This Woman’s Work
My kid starts seventh grade today. I did not go back to school shopping for the first time in 21 years. There’s no squeaky new tennis shoes. No stiff new jeans. No new t-shirts or zipper jackets. Instead, he will return to class while sitting at a small make-shift desk in my parent’s dining room. We have been staying with them due to an ill-timed kitchen remodeling project. (When is a good time to remodel the kitchen?)
I start classes tomorrow. But this year, unlike in years past, I feel like I have been doing the same kind of work all year–without my usual shift during the summer break. Generally I write in the summer. I did spend a lot of time writing this summer but the nature of the projects changed. The extended argument has given way to shorter, crisper statements that can be said while I am being pulled in many directions.
I learned more than twenty years ago while still in graduate school that if I were to ever become a researcher, I would have to turn my attention to the things that hampered my focus. That is why I started studying home. I was a wife and would give birth to one and then another baby while still in school.
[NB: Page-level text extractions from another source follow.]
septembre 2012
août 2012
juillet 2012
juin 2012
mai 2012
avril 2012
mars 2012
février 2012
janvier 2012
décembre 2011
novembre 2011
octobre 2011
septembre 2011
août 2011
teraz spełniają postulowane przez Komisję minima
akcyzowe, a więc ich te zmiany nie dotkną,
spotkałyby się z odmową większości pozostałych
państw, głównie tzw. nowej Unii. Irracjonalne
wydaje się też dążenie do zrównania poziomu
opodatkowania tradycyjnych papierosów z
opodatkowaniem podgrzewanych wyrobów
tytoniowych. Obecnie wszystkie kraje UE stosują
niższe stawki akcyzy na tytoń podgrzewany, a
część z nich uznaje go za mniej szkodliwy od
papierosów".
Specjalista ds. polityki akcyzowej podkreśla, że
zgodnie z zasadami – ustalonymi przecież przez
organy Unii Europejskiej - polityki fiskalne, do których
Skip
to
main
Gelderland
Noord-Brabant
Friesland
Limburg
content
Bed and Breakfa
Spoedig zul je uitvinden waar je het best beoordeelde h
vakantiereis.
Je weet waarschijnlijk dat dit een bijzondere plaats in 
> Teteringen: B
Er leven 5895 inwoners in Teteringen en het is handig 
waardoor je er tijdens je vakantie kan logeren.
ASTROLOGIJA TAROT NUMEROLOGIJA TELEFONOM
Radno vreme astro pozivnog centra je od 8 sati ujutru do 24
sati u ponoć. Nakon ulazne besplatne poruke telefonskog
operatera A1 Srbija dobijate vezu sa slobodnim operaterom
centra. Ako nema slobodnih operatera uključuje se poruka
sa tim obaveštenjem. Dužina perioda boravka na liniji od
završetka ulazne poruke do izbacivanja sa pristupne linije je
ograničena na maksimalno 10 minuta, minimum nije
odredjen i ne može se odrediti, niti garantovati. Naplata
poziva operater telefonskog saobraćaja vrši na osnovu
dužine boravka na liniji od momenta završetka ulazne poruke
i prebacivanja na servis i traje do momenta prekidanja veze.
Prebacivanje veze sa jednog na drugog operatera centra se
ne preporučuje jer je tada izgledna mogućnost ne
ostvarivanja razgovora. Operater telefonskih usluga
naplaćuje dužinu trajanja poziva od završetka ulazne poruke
Studying home enabled me to remain psychically connected to my academic work while being pressed by the immediacy of home and family.
As time passed, my writing has become increasing local. I was working from home even before COVID 19. These days many are experiencing the disorientation that can occur when the physical boundaries that usually distinguish our identities–as professor, writer, mother, daughter, and so forth–have become increasingly blurred.
Recently articles have been appearing about the inequities which have emerged in the quarantined world–as the productivity of women professors declines and that of men professors increases. Further calls for social justice around matters of race and policing have been met with the counter cry for law and order. There is, of course, a market opportunity connected with the thirst for information in these destabilizing conditions. In the wake of George Floyd’s killing, sales of Black books spiked and I can’t count the number of times I saw Ibram Kendi on tv with his daughter in his lap talking about raising anti-racist children. (That girl is too young for him to be carting her out like that and talking about her like she’s already fully formed. Children have a way of turning parents into liars.) But the industries managing the distribution of that knowledge are driven not only by old structures that assign value in society in racialized and gendered terms but also by neoliberal forces that seek to leave the welfare of the populace to the management of market forces.
What that means is that “work” is assigned value in ways that may not reflect its practical significance, which is why during this pandemic so many of the world’s essential workers are among the lowest paid. And it is also why women can be seen as “less productive,” while carrying a larger burden of the responsibilities required to ensure functional households. Yet, if I choose to write about such things, there is the question of distribution that remains. Distribution ties into media outlets that prioritize appetites over the more intrinsic value of writing–the refinement of thought for the larger benefit of society. What then would happen if all of the work of women professors could be recognized as significant and designated professional value?